DATA SECTION →
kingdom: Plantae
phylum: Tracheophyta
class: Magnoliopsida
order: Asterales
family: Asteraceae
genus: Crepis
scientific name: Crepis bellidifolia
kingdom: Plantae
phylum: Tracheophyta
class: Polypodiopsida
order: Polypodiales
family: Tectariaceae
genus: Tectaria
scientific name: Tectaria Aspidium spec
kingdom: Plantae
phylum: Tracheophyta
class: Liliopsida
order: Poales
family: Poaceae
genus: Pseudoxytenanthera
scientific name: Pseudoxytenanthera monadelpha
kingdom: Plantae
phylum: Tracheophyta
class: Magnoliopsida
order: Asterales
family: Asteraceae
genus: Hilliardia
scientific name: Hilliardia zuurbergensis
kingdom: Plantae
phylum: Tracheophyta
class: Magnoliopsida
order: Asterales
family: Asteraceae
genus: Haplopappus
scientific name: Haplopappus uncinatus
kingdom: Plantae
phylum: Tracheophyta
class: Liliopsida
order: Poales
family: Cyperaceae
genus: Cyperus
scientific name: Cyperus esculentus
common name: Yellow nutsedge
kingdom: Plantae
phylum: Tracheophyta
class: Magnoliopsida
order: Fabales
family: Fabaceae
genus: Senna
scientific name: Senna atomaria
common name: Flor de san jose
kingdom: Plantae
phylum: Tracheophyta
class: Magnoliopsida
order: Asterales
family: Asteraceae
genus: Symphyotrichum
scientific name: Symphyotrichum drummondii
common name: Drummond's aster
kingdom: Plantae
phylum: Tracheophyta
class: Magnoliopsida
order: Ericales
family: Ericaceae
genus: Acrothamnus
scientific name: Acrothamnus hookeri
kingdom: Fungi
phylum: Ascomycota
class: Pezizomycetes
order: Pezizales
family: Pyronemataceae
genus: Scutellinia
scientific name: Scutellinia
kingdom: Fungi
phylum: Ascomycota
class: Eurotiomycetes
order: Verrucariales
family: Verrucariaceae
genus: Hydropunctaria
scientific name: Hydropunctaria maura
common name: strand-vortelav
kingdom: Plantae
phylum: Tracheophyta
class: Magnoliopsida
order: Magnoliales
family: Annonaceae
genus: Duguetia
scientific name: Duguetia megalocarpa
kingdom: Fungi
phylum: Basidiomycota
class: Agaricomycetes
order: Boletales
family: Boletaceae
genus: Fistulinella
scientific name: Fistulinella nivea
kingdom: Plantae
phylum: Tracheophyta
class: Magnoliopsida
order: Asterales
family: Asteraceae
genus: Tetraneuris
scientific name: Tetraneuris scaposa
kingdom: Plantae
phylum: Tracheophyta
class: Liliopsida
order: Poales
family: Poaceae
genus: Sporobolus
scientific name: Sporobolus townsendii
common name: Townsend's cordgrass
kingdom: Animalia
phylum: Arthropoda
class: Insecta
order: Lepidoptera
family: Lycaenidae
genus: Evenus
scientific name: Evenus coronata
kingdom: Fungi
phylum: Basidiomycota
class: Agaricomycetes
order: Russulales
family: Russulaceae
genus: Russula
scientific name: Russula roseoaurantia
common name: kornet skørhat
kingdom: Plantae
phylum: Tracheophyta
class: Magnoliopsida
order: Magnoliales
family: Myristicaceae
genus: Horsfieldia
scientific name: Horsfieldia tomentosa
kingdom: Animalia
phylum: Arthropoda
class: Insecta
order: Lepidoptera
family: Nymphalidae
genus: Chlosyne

WHAT THE TASK ASKS → Recast the lines from the first line of the items through the line containing "common name: strand-vortelav", inclusive, as a Markdown table with the columns Row and Line. Give each line its row number and leave out blank lines.

WRITTEN RESPONSE →
| Row | Line |
|---|---|
| 1 | kingdom: Plantae |
| 2 | phylum: Tracheophyta |
| 3 | class: Magnoliopsida |
| 4 | order: Asterales |
| 5 | family: Asteraceae |
| 6 | genus: Crepis |
| 7 | scientific name: Crepis bellidifolia |
| 8 | kingdom: Plantae |
| 9 | phylum: Tracheophyta |
| 10 | class: Polypodiopsida |
| 11 | order: Polypodiales |
| 12 | family: Tectariaceae |
| 13 | genus: Tectaria |
| 14 | scientific name: Tectaria Aspidium spec |
| 15 | kingdom: Plantae |
| 16 | phylum: Tracheophyta |
| 17 | class: Liliopsida |
| 18 | order: Poales |
| 19 | family: Poaceae |
| 20 | genus: Pseudoxytenanthera |
| 21 | scientific name: Pseudoxytenanthera monadelpha |
| 22 | kingdom: Plantae |
| 23 | phylum: Tracheophyta |
| 24 | class: Magnoliopsida |
| 25 | order: Asterales |
| 26 | family: Asteraceae |
| 27 | genus: Hilliardia |
| 28 | scientific name: Hilliardia zuurbergensis |
| 29 | kingdom: Plantae |
| 30 | phylum: Tracheophyta |
| 31 | class: Magnoliopsida |
| 32 | order: Asterales |
| 33 | family: Asteraceae |
| 34 | genus: Haplopappus |
| 35 | scientific name: Haplopappus uncinatus |
| 36 | kingdom: Plantae |
| 37 | phylum: Tracheophyta |
| 38 | class: Liliopsida |
| 39 | order: Poales |
| 40 | family: Cyperaceae |
| 41 | genus: Cyperus |
| 42 | scientific name: Cyperus esculentus |
| 43 | common name: Yellow nutsedge |
| 44 | kingdom: Plantae |
| 45 | phylum: Tracheophyta |
| 46 | class: Magnoliopsida |
| 47 | order: Fabales |
| 48 | family: Fabaceae |
| 49 | genus: Senna |
| 50 | scientific name: Senna atomaria |
| 51 | common name: Flor de san jose |
| 52 | kingdom: Plantae |
| 53 | phylum: Tracheophyta |
| 54 | class: Magnoliopsida |
| 55 | order: Asterales |
| 56 | family: Asteraceae |
| 57 | genus: Symphyotrichum |
| 58 | scientific name: Symphyotrichum drummondii |
| 59 | common name: Drummond's aster |
| 60 | kingdom: Plantae |
| 61 | phylum: Tracheophyta |
| 62 | class: Magnoliopsida |
| 63 | order: Ericales |
| 64 | family: Ericaceae |
| 65 | genus: Acrothamnus |
| 66 | scientific name: Acrothamnus hookeri |
| 67 | kingdom: Fungi |
| 68 | phylum: Ascomycota |
| 69 | class: Pezizomycetes |
| 70 | order: Pezizales |
| 71 | family: Pyronemataceae |
| 72 | genus: Scutellinia |
| 73 | scientific name: Scutellinia |
| 74 | kingdom: Fungi |
| 75 | phylum: Ascomycota |
| 76 | class: Eurotiomycetes |
| 77 | order: Verrucariales |
| 78 | family: Verrucariaceae |
| 79 | genus: Hydropunctaria |
| 80 | scientific name: Hydropunctaria maura |
| 81 | common name: strand-vortelav |